Послание госпоже моей левой руке | страница 71



Историки утверждают, что прототипом литературного героя был аристократ севильского рода дон Жуан (Хуан) Тенорьо, близкий друг короля дона Педро (1350–1369), которому не раз приходилось покрывать подданного-приятеля, спасая от наказания за грехи и опасные проказы. Исследователи вспоминают также о севильце доне Жуане де Марана, Обри Бургундском, Роберте Дьяволе и других повесах, которых объединяло безудержное стремление к чувственным удовольствиям, отвага и безнравственность.
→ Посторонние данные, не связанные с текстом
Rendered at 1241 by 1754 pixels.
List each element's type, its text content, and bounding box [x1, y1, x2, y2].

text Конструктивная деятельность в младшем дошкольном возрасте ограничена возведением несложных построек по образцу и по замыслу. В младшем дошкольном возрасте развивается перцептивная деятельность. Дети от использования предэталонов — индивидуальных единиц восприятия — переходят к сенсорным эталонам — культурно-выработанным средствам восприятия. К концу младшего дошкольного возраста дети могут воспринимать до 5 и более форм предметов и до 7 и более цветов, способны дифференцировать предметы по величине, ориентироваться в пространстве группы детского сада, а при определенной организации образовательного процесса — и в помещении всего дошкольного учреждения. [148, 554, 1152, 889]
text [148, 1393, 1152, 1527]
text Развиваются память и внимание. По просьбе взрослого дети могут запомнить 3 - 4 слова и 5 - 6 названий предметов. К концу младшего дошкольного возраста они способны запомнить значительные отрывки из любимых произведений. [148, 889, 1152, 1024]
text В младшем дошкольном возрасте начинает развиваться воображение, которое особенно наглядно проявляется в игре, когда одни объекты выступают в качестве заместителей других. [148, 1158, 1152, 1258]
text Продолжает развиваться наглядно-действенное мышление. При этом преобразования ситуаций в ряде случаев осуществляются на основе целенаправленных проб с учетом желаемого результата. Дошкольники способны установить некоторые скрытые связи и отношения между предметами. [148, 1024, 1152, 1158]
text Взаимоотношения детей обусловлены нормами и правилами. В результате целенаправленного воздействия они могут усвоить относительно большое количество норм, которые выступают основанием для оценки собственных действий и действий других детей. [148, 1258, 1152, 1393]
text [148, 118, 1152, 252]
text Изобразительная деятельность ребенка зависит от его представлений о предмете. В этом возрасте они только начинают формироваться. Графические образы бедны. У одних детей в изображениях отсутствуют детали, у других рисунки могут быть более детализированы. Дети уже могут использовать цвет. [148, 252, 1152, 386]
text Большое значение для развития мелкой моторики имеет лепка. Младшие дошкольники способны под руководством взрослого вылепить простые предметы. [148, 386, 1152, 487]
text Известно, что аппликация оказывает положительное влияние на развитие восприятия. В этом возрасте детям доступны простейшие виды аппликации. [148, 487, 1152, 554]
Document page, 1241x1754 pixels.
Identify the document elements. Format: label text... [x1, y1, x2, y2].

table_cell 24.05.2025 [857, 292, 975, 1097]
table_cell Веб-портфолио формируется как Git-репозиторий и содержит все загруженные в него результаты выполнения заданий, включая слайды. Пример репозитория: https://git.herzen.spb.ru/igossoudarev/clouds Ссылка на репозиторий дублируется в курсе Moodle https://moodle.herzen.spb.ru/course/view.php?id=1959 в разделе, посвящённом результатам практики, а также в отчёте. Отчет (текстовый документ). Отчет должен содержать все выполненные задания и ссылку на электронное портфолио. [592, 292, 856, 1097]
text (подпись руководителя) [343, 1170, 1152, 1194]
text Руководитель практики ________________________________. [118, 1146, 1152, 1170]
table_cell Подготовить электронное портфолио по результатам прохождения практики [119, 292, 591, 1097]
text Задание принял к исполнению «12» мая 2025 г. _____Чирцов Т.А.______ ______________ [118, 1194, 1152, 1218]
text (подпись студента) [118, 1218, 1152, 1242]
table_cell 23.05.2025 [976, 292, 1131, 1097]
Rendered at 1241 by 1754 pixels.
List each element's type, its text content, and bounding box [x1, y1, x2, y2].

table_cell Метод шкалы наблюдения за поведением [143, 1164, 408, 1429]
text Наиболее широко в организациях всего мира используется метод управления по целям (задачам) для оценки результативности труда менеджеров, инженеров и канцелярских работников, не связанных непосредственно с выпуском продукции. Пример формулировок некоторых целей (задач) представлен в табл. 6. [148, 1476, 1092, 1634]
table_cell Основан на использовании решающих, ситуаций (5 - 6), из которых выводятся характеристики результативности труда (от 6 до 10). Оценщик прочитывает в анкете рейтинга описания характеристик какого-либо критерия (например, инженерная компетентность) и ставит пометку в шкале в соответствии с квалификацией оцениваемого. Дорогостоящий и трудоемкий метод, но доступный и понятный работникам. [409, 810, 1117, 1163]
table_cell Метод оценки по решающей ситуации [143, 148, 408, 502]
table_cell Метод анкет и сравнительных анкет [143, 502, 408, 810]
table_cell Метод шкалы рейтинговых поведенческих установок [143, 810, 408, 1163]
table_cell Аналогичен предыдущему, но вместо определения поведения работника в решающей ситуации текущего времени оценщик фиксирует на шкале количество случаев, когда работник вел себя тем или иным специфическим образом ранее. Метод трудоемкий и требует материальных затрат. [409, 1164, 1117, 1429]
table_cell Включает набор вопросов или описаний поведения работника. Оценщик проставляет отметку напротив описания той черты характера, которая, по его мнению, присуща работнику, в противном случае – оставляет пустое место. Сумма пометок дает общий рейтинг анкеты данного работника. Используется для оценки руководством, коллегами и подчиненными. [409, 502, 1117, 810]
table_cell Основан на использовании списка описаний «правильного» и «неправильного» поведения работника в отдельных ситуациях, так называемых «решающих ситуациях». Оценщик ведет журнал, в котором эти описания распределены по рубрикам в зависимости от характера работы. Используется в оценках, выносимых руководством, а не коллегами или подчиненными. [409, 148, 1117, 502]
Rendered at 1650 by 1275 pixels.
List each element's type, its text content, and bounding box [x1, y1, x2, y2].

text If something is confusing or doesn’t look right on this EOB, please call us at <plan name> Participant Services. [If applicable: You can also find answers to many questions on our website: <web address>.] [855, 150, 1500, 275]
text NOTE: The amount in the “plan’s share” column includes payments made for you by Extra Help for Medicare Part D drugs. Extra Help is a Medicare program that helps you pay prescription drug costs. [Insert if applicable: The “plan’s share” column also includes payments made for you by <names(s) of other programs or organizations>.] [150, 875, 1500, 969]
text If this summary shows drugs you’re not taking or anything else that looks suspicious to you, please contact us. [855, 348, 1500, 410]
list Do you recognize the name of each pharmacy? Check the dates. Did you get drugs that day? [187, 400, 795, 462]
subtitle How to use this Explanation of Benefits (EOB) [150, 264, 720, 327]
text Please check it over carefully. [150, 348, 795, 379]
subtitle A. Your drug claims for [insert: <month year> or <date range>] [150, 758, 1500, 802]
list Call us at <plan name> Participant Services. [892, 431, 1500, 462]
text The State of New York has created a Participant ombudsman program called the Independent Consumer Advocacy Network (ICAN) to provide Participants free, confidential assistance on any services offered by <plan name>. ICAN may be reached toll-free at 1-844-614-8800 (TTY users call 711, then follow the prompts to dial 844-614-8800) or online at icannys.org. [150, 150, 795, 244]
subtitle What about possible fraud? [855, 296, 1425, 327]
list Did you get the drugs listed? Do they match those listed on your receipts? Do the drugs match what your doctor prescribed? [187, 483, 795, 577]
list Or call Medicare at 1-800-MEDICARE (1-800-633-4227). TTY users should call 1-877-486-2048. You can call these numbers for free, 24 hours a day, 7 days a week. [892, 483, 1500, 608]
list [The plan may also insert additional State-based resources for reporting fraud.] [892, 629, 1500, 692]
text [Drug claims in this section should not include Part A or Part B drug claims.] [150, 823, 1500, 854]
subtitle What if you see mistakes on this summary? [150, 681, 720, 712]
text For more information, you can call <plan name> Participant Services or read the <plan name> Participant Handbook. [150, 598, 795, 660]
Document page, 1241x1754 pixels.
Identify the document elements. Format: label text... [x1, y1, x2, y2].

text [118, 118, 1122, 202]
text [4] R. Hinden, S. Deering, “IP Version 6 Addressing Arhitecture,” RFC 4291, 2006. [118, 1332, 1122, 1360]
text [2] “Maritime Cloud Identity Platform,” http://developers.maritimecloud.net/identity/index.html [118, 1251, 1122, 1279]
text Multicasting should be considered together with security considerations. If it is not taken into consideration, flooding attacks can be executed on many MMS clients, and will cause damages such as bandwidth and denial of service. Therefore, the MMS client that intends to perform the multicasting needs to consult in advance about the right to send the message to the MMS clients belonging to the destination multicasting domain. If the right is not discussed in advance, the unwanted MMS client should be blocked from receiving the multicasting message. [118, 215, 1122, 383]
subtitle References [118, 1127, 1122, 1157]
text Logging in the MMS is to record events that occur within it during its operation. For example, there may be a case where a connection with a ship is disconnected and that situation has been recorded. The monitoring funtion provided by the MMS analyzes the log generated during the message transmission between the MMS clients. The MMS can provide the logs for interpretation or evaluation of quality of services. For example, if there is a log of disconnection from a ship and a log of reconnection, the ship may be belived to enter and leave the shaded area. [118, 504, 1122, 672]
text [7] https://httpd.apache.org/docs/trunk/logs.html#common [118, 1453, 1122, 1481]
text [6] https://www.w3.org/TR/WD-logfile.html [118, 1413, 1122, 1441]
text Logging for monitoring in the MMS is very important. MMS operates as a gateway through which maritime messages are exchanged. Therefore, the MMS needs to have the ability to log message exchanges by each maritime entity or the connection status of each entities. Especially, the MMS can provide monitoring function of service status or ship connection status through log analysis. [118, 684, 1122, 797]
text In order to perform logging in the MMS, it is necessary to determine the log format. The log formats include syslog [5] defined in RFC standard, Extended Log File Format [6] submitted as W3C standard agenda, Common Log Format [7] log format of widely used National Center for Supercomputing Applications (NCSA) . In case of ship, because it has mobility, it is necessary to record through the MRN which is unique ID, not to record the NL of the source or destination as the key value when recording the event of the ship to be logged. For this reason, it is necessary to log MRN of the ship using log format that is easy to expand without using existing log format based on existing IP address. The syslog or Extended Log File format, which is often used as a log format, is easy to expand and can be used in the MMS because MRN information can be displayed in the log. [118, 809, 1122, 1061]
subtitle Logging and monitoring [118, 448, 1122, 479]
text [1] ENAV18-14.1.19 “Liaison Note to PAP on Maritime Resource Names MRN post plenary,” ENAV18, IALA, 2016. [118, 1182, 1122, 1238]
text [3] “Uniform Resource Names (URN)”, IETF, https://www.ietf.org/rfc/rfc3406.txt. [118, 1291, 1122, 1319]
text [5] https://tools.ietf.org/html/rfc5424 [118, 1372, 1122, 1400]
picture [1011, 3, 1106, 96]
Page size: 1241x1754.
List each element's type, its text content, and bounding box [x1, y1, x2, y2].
Небесное правосудие в лице убитого Дон Жуаном командора дона Гонзаго в конце концов жестоко карает кощунника, пренебрегавшего законами Божескими и человеческими (по одной из версий, его убили монахи, которым поручили присматривать за ссыльным повесой). В течение двух столетий этот религиозно-репрессивный момент являлся или казался не только естественным логическим завершением, но и едва ли не ведущей идеей сюжета. Религиозное сознание, особенно в католических странах, воспринимало явление Командора как должное, хотя уже Моцарт почувствовал если не искусственность, в глазах человека нового времени, то анти- или внечеловечность этого deus ex machina: при появлении Каменного гостя сверкающая музыка моцартовского «Дон Жуана» словно пустеет, тяжелеет, становится одномерной, мертвой. Финальная партия Командора лишена какой бы то ни было певучести и песенности, каких бы то ни было связей с живой музыкой, в ней преобладают широкие интервалы, чередующиеся с псалмодическим типом пения, многократное повторение одного и того же звука. Командорская ре-минорная тональность всюду противостоит си-бемольному мажору Дон Жуана. Тяжелые ре-минорные аккорды в сочетании с остинатным ритмом создают впечатляющий образ зловещего закона, силы, кары — ничего человеческого. Дон Жуан, искатель вечной женственности, уничтожен Командором, являющимся воплощением бесчеловечного Закона. Закона-Машины, каким он представлялся Кафке: жуткий, смертоносный абсурд «эпохи после Бога», от которого невозможно уйти, спрятаться. Впрочем, Моцарт жил в эпоху хоть и иссыхающей, но все еще возбуждающей религиозности.

Accusatus, judicatus, in aeternum damnatus est.

Обвинен, осужден, проклят навеки.

И только немецкие романтики позволили себе радикальный, как им казалось, пересмотр отношения к образу Дон Жуана, который представлялся им титанической натурой, устремленной к недостижимому идеалу. Дон Жуан в гарольдовом плаще для того времени был новостью, но, как оказалось, не очень-то интересной и перспективной. В то время были романтизированы и Шекспир, и Люцифер, и Виктор Франкенштейн.